Three trains were operated in 1981. The first, on 30 May, was a 9 coach Class 37-hauled special to York which carried 455 people. The second, operated by the Fakenham and Dereham Railway Society, was a DMU special from Ryburgh to the coastal resort of Clacton, which carried 160 people. The third event in 1981 was 'Rail Day' on 19 September. The RDS and WyDRAC chartered a Class 101 DMU for the day and operated a four-train service between Dereham and Norwich. All crossings were manned, and tickets were issued on the train by conductor guards. 600 passengers used the service, with even the 07.27 service from Norwich to Dereham carrying 5 passengers. On 15 May 1982 a Class 37 and nine coaches left Dereham bound for Matlock in the Derbyshire Dales, carrying 300 people.
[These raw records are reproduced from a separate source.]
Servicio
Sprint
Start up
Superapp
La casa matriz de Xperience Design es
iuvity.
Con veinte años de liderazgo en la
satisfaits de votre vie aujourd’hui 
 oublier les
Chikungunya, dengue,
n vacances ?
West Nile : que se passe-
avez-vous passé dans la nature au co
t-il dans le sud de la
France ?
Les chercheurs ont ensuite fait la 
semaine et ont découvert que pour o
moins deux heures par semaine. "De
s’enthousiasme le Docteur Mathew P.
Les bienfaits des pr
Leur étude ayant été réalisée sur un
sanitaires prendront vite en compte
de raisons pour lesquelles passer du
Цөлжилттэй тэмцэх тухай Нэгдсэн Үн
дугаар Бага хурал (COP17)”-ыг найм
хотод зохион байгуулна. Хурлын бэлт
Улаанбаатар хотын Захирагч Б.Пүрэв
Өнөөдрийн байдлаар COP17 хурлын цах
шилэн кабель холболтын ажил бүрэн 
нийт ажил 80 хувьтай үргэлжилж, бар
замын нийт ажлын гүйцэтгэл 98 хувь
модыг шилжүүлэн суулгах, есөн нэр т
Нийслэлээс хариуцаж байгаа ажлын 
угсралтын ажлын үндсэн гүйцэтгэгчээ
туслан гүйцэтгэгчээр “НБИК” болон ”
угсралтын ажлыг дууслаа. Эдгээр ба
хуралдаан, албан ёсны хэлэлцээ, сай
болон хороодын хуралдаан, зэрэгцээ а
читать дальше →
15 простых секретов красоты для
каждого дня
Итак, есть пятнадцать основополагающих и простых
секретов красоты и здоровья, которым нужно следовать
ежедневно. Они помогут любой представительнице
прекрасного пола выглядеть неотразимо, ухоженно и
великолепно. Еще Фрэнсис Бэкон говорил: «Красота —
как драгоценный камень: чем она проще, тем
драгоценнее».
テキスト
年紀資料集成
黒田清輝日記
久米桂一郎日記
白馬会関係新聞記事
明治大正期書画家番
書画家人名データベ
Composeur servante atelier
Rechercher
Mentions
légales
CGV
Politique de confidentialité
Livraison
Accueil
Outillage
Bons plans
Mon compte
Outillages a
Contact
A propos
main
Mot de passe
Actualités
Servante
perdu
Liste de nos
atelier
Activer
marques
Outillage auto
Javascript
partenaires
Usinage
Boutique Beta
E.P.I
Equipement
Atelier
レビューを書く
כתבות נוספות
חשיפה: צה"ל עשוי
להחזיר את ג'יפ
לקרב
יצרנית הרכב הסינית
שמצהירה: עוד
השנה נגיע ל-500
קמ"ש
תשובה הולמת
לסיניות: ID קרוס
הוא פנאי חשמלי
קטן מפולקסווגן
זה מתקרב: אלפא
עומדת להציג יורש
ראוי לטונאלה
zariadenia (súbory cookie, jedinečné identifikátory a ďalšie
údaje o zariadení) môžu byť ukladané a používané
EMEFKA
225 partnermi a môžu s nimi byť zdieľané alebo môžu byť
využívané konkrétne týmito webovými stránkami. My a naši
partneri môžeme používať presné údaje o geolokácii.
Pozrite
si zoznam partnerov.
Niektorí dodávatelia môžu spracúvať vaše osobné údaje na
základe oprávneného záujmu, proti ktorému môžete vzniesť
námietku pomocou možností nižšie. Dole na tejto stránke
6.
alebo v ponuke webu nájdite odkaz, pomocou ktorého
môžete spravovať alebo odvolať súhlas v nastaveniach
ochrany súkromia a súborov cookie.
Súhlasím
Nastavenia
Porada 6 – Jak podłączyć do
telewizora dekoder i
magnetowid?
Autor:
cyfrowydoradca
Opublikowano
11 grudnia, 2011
On 20 June the Fakenham and Dereham Railway Society chartered a DMU from Ryburgh to Norwich, where it joined a DMU special from Sheringham before continuing together to the Nene Valley Railway. 200 passengers travelled on this special. The final train of 1982 ran on 22 August, and was a Class 105 DMU carrying 170 people to Felixstowe.

In 1983 the Eastern Region of British Rail announced that they would ban all special services over freight lines. After a campaign by the RDS they agreed to allow a maximum of two excursion trains per year to use these routes. On 1 October 1983 400 people boarded a Class 31-hauled ten coach train bound for Portsmouth. Although the Class 31 broke down at Woking, the delayed service made the complete journey. In 1984, due to stock shortages and economic factors, only one special was operated, when a four-car Class 101 DMU carried 200 people between Dereham and Clacton. In 1985 a Class 101 DMU carried 100 passengers from Dereham to Cambridge. While the Dereham passengers were in the city, the DMU ran a rail tour to North Elmham, carrying 100 people from Cambridge. In 1986 a 4-car DMU carried 220 people to Cromer and Sheringham as part of the Dereham Festival and on 21 June 1987 220 people boarded another 4-car DMU bound for Lowestoft, with the train starting from Seaman's grain siding in the goods yard at North Elmham as the station platform had been sold.